If the legislature insists on making a drastic cut to the top interest rate for revolving credit, it should also propose supporting measures to meet the needs of disadvantaged borrowers who may be forced to borrow from non-bank lenders with an average 32.5 percent interest rate, pundits said yesterday.
“The legislature should be simultaneously mulling bills to regulate pawn shops, private non-bank money lenders and debt collectors, otherwise it will put these marginal borrowers in an even more vulnerable position,” George Lin (林繼恆), a lawyer with Lin & Partners (恆業法律) and the Bankers Association of ROC (銀行公會), told a public hearing in the legislature yesterday.
Pawn shops currently charge interest rates of more than 40 percent, he said.

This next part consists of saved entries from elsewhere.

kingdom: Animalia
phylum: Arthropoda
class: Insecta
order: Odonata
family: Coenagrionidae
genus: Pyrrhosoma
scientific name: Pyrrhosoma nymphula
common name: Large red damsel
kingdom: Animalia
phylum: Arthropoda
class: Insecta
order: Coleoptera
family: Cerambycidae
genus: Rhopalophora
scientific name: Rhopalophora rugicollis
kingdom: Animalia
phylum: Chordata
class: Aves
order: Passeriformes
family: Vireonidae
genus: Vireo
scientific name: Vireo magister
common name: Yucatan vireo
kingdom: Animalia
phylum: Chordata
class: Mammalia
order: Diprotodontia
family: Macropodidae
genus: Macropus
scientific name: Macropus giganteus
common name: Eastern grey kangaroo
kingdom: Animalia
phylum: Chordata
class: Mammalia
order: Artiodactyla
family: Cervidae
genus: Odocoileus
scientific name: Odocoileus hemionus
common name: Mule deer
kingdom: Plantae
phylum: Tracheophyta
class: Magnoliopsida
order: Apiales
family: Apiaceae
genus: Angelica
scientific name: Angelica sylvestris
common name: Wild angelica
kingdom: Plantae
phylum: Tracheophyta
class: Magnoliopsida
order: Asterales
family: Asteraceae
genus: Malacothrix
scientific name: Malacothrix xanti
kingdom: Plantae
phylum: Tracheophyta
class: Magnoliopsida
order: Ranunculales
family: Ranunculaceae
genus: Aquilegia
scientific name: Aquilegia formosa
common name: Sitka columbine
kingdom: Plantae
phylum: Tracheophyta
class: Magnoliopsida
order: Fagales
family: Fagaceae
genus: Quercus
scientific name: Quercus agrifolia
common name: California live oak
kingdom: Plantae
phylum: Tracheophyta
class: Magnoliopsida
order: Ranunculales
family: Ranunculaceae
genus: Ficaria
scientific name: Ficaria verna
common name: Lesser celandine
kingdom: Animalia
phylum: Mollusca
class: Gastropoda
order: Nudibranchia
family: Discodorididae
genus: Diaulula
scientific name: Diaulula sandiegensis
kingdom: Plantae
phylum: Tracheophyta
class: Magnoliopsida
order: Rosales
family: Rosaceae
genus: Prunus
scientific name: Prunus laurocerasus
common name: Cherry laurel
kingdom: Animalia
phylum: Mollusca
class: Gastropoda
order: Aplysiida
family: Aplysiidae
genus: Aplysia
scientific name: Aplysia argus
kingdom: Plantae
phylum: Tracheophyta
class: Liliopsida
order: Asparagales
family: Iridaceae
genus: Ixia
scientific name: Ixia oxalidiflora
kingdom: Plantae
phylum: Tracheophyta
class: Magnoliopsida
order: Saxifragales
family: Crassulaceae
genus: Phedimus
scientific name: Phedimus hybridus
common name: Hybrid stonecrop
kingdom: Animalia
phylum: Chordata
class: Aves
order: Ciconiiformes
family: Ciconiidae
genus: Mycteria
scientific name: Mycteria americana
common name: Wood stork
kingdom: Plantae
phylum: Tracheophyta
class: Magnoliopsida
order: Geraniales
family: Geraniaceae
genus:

The legislature earlier this month passed the first reading of a bill that would cap the interest rate of revolving credit at 12.5 percent, down from the current 20 percent.
Underground lenders would reap the biggest benefit from a new rate cap if the bill completes its second and third readings in the next weeks.
Lin Chien-fu (林建甫), chairman of the Taiwan Competitiveness Forum, said the legislature’s move would reverse the nation’s efforts in financial liberalization and impede market forces.
But in the event that the legislature passes the bill, Lin Chien-fu urged the government to empower a state-run bank to accept loan requests from marginal borrowers who would likely be rejected by other banks. Government revenue should be used to write off potential bad loans, he added.